How to Use Shazam Online
There is yet another way to experience Shazam, also a tetch beyond what the design team intended, and that is online emulation. Basically, this is the same as the emulation for PC, with a key difference: instead of the emulator being downloaded to your computer, it’s (mostly) browser based, which means that once you have everything set up, you can access it from any computer. This could be an alternate way to work with Shazam if you have a PC. However, even if you have a Mac, you may want to consider this: Shazam for Mac will let you use Shazam on your Mac. But if you have an online emulation set up, you can access your Shazam from any computer with an internet connection — making this a great fit for those of you who currently have to make do with shared computers, such as in labs or libraries.

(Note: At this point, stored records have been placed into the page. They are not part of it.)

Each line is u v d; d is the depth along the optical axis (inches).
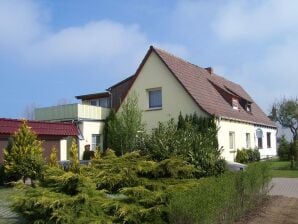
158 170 393.1
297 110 2315.5
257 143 1499.8
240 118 1289.4
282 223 405.1
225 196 360.8
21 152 689.6
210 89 1289.4
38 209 324.8
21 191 358.9
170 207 290.2
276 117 2370.8
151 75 1162.0
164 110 1136.2
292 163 1107.3
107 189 387.9
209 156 463.2
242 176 431.5
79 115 1110.4
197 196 297.0
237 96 1381.6
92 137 1136.8
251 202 469.7
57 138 932.0
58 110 1141.1
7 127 790.5
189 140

This will play out pretty much the same way as working with Andyroid, with one exception: we’re going to be using the web-based Manymo.
- Once you have access to the Google Play account, download the Shazam apk file to use on the online emulator. To do so, go to play.google.com and download the Shazam file to your desktop to use with the online emulator.
- Now, head over to Manymo, where you can sign up for an account. Although you need to sign up, you don’t need to pay anything: this is just to keep your emulated Android separate from everybody else’s.
- Once you’ve signed up and logged in, you’ll see you can choose screen size. I recommend you go for a screen size that’s close to your computer’s, so you’ll get the best resolution. (Fortunately, Android was producing oversized “phablet” phones long before Apple.)
- At the top right, you’ll see an option to launch the emulator with an app. When you click on it, it will prompt you to upload the app you want to launch. This is where you’ll use the .apk file you dowloaded earlier.
And that’s pretty much it. You are now ready to use Shazam online.
I hope I’ve been able to make everybody better aware of Shazam, as well as walk you through how to use Shazam on your PC, Mac, or Online. If you have any questions about anything we’ve covered here, or any suggestions for alternate ways to go about this, feel free to mention them in the comments.